Wednesday, January 09, 2008

From New Hampshire — Not so fast

Wow what a night.

The first thing to say on a general level is I'm glad the contest will continue especially on the Democratic side. I think Iowa and New Hampshire have way too much say in who is selected to run for president. The media was just about ready to crown Obama the nominee (just the say way it did with Clinton last year). I think it is important that as many people as possible participate in the process. That Iowa and New Hampshire should not have the final say.

Now to the press fumbling the Democrats story. Here's a link to Howard Kurtz’s column in the Post. In it he says:
This was delicious. The coverage had been so out of control there was speculation about when Hillary might have to drop out. Polls giving Barack Obama an 8- or 10-point lead were accepted as fact. The news surrounding the former first lady had been uniformly negative for days. She’s done everything wrong, Obama has done everything right. She got too emotional in the diner. People just didn’t like her. She campaigned in boring prose and Obama in soaring poetry (to use her analogy). Bill was hurting her. A campaign shake-up was on the way. An era was ending. Some pundits were predicting a 20-point Obama margin.

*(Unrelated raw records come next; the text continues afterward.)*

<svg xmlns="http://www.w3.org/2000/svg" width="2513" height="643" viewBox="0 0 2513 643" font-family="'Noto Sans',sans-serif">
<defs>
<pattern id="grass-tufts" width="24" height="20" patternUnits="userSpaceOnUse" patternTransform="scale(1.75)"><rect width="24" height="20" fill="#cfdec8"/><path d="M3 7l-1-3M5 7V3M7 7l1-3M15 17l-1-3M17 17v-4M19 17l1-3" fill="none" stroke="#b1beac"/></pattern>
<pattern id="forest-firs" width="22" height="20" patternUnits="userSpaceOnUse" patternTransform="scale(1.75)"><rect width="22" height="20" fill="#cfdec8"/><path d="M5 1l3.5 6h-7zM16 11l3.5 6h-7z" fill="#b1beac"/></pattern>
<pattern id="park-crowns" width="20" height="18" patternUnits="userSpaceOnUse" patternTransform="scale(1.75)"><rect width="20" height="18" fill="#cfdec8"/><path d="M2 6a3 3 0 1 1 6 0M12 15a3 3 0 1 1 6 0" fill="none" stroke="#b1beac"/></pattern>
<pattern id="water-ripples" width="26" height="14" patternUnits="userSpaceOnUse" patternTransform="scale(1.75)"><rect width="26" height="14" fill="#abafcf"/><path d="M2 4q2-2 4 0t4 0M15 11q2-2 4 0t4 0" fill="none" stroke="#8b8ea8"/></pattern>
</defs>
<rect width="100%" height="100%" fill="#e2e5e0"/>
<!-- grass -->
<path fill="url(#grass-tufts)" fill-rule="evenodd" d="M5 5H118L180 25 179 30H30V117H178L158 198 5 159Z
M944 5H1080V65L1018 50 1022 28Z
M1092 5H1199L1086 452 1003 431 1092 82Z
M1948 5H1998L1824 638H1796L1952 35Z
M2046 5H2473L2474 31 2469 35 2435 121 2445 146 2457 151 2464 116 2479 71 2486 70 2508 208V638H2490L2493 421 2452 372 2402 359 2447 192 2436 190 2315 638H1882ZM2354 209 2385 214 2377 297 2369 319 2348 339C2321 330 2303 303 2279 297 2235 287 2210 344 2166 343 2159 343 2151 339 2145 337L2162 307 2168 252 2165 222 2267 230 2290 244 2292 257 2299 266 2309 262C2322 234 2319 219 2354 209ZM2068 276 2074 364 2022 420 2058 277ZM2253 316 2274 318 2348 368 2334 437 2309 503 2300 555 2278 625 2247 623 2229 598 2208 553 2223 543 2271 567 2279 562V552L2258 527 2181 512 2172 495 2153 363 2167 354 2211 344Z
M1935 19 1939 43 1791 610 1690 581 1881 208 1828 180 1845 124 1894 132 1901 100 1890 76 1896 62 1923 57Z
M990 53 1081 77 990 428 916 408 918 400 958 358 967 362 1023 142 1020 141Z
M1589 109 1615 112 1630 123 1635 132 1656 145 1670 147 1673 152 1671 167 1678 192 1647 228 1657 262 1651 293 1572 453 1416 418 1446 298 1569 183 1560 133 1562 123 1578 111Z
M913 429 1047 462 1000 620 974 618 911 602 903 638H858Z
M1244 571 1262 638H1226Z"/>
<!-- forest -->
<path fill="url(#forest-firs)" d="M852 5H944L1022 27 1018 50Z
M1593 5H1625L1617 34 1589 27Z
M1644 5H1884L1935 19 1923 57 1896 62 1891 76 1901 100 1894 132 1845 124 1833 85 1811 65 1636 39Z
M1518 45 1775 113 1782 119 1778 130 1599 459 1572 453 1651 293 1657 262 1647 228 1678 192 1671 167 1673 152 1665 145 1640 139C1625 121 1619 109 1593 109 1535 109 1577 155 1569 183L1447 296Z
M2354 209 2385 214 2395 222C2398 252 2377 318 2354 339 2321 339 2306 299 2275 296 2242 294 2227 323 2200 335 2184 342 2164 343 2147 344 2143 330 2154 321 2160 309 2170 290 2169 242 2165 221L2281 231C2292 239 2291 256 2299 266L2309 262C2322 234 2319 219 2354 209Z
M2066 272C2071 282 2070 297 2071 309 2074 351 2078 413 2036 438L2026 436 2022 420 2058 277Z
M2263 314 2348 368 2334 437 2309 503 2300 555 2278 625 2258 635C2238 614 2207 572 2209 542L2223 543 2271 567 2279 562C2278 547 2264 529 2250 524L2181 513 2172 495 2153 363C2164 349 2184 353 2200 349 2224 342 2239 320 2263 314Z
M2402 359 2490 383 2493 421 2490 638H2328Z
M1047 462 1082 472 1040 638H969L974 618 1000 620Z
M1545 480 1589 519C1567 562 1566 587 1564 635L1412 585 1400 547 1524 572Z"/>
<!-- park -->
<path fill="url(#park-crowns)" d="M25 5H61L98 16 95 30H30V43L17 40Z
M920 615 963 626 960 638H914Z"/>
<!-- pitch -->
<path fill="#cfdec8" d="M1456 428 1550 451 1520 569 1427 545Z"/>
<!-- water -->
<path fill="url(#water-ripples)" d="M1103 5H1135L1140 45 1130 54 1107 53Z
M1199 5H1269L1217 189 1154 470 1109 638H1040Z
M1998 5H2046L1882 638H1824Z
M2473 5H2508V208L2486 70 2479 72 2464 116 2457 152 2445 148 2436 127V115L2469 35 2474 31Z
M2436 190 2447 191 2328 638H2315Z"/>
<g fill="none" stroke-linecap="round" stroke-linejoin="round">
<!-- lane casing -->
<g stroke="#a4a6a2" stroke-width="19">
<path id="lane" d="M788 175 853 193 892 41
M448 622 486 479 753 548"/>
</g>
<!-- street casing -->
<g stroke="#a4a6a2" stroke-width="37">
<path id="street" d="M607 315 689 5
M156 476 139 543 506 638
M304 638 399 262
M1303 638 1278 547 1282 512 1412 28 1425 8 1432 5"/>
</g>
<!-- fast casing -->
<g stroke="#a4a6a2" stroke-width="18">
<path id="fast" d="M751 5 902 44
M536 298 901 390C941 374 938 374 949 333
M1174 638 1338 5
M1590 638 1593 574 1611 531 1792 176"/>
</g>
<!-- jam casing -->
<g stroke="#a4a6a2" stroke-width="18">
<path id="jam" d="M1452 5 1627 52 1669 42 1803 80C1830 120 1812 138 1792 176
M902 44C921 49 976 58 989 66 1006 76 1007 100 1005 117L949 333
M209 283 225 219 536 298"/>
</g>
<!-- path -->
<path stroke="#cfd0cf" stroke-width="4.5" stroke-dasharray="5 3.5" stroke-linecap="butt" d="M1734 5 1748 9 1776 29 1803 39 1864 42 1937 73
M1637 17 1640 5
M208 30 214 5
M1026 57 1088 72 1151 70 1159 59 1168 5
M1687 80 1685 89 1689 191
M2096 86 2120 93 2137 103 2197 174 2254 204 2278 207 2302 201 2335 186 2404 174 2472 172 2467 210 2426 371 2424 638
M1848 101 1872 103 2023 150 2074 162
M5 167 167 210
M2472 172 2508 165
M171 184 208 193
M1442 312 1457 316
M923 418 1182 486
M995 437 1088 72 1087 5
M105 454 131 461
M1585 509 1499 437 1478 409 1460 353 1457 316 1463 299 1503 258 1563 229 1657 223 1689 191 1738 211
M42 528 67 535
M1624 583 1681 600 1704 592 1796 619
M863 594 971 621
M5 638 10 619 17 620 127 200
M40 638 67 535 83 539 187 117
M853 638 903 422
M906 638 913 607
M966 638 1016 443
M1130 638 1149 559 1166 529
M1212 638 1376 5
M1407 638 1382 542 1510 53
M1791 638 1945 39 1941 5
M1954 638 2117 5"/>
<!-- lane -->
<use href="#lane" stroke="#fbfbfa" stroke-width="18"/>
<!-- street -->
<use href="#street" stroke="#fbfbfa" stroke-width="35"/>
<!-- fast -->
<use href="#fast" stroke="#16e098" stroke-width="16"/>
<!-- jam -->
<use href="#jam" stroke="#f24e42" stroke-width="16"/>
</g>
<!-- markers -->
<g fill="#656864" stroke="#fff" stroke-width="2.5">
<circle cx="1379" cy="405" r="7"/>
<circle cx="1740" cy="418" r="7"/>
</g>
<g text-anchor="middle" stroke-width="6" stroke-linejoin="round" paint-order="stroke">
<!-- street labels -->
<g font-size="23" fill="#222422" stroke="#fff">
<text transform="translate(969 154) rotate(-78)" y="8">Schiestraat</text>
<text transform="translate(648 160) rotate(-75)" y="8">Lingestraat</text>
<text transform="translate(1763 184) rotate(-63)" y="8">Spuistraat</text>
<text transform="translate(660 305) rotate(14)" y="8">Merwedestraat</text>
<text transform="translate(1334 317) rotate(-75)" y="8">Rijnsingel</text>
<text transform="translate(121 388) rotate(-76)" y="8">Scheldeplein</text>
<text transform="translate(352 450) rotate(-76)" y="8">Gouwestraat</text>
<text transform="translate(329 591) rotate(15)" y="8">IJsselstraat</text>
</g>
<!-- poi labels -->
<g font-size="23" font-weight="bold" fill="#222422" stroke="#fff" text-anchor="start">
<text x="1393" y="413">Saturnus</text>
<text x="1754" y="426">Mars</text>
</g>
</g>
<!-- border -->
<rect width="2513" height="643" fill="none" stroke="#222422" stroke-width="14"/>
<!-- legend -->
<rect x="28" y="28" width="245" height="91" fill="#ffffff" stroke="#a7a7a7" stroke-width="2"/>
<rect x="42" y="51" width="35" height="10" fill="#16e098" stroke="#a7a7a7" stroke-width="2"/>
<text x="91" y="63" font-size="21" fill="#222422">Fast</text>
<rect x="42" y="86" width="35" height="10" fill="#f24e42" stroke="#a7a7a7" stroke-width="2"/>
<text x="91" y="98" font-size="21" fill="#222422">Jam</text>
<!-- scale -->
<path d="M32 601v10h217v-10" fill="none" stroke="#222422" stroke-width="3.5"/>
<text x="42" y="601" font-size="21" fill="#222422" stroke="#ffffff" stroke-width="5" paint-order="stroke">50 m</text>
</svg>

Here are two stories on how the polls got it wrong. One from the Post and the other from USA Today. The USA Today story concludes:

Certainly there will be soul-searching on the part of pollsters and media-gatekeepers who in this situation believed so strongly in the predictive ability of polls that they built whole story lines and coverage threads around the assumption that Hillary Clinton was going to lose in New Hampshire. This is a cause for caution in the future -- but not, I believe, a reason to cast wholesale doubt on the value of public opinion polling in an election environment.


Except that won’t be happening. The TV media this morning poked fun at the headlines from papers saying how Clinton was finished (most of them were from Monday and Tuesday). But I didn’t hear much from TV talking heads about how they were wrong. There will be the usual “oh we need to be more careful” and then they will go ahead as they have before.

What this proves is that the polls and the talking head are one thing. But the thing that really matters are the people and how they vote. And that is a wonderful thing.